But the shift away from farm to non-farm work has in some instances, altered village-level caste dynamics.
Last month, I travelled to Punjab to write about the Ekta Club – a group of young Dalit women fighting for the right to till village land reserved for scheduled caste communities.
Such lands are leased out each year to the highest bidder, but the Ekta Club’s contention – and my reporting – suggested that dominant caste Jats usually appropriate the resource by putting forward a compliant Dalit and bidding by proxy.
This week, Sandeep Kaur, the Ekta Club’s leader, told me the land had eventually been leased to a Dalit woman fronting for an influential Jat village official, but vowed to continue fighting.
In the past, she said, Jats exerted complete control of the village’s agrarian economy, allowing them to enforce “economic boycotts” in which Dalits were simply not allowed to work on Jat fields and pushed into destitution.

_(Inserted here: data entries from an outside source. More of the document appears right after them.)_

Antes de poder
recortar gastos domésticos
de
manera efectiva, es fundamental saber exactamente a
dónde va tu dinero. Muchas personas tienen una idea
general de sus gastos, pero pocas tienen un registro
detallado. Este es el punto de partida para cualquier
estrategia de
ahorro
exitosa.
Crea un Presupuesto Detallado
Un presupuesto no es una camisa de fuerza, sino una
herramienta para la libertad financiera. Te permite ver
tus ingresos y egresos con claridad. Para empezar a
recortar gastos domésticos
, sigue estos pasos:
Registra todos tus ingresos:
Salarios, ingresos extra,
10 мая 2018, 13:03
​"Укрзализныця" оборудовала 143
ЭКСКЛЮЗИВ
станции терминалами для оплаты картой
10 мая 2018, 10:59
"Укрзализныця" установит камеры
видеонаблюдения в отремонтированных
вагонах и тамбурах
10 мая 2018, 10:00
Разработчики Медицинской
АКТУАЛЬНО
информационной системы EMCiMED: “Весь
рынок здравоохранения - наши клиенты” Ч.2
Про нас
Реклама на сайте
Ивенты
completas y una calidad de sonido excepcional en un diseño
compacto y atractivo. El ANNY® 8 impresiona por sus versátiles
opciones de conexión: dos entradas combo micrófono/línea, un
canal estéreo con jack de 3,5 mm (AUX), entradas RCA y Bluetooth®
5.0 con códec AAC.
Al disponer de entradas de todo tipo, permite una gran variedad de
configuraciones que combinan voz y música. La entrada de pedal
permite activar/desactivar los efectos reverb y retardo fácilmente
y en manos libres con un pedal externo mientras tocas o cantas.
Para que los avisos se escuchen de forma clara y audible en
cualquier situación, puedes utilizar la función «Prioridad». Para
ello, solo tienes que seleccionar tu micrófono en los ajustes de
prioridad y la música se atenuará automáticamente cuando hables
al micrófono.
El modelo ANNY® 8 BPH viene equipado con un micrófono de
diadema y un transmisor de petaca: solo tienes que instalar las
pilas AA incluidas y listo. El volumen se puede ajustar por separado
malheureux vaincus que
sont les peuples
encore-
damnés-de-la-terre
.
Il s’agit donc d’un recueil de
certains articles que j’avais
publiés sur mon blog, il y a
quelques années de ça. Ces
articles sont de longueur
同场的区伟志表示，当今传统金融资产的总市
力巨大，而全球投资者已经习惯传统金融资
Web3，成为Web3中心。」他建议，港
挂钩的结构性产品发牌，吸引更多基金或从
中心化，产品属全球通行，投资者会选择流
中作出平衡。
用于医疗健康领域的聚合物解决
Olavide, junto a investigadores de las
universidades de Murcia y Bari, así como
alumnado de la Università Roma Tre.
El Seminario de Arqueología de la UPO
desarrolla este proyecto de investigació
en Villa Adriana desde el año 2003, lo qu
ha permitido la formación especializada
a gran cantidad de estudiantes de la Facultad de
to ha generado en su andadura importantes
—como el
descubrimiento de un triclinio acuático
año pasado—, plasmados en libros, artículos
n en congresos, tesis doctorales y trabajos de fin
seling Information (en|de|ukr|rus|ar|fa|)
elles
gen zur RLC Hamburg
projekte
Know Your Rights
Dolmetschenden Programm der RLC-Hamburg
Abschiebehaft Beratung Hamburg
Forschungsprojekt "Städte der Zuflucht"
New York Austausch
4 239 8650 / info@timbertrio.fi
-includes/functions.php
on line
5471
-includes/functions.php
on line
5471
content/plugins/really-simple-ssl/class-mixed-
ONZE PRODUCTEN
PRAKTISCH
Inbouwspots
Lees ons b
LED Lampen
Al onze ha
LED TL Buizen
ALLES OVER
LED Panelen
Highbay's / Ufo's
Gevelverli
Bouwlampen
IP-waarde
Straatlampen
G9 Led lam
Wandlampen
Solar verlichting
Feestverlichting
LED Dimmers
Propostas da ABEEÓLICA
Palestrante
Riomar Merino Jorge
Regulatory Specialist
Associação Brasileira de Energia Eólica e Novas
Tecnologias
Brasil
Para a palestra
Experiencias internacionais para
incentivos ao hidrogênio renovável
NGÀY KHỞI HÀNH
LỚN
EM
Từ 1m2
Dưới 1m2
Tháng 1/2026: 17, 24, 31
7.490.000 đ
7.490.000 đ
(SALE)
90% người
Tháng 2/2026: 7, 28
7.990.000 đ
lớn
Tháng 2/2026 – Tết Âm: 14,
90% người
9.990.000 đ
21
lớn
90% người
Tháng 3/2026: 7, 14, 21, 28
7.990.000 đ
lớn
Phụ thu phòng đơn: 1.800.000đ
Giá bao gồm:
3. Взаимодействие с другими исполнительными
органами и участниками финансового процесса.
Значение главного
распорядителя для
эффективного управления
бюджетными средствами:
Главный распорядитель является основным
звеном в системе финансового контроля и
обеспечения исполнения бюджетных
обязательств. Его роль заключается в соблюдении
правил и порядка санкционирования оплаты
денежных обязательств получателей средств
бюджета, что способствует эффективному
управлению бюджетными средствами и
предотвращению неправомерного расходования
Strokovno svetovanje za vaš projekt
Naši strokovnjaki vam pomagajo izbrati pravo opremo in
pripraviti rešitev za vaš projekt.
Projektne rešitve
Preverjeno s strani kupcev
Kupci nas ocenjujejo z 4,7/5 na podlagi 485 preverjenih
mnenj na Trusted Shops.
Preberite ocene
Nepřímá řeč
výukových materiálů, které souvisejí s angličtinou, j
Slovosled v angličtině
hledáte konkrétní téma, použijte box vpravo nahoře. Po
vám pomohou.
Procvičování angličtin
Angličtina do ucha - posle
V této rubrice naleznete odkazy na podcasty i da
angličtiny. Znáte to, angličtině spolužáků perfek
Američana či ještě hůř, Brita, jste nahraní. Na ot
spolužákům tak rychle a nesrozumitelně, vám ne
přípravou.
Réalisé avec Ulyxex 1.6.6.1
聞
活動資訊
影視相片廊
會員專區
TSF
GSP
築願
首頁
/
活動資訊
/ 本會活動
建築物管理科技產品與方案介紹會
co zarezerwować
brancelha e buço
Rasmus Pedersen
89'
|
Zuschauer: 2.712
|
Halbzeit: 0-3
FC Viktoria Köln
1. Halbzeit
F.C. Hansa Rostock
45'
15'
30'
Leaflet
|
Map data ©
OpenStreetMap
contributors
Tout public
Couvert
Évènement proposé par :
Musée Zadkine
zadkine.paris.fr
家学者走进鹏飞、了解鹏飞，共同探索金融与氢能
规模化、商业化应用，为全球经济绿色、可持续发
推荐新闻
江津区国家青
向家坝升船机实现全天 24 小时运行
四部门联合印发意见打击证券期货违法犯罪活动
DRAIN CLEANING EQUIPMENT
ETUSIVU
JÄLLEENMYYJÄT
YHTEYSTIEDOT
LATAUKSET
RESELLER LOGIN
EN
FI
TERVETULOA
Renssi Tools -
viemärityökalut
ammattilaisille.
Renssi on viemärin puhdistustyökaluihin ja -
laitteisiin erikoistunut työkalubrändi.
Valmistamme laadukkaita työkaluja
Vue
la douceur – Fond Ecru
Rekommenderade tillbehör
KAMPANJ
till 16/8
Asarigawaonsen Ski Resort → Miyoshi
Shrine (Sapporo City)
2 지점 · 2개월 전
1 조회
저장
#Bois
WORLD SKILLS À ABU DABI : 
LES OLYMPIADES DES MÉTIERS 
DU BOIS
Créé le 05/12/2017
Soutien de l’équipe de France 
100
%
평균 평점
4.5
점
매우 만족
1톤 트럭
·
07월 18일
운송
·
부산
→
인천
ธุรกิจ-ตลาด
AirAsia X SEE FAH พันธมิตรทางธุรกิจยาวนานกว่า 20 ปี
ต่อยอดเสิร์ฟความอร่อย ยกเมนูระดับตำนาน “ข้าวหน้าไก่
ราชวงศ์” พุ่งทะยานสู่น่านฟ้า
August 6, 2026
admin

Over the last 20 years however, the shift away from agriculture has altered the dynamics of power in the village by blunting the boycott’s sharp edge.
Singh and Bhogal’s data also shows that people aren’t necessarily transitioning to better work. A survey of 150 farm households in Punjab suggested a third of those who left farming worked as casual labour – particularly in construction, a fifth were unemployed, and only 5 percent took up jobs in the private sector.
Once more Sandeep’s experience is illustrative: both her elder brothers work as construction labour and petty contractors in the nearby town of Malerkotla.
Sandeep however, is trying to set up her own businesses – a beauty parlour and a boutique for tailored salwar-kameez – even as she pursues a degree in accounts. With 10 million young people like her joining the Indian workforce every year,she knows even the construction sector cannot absorb them all.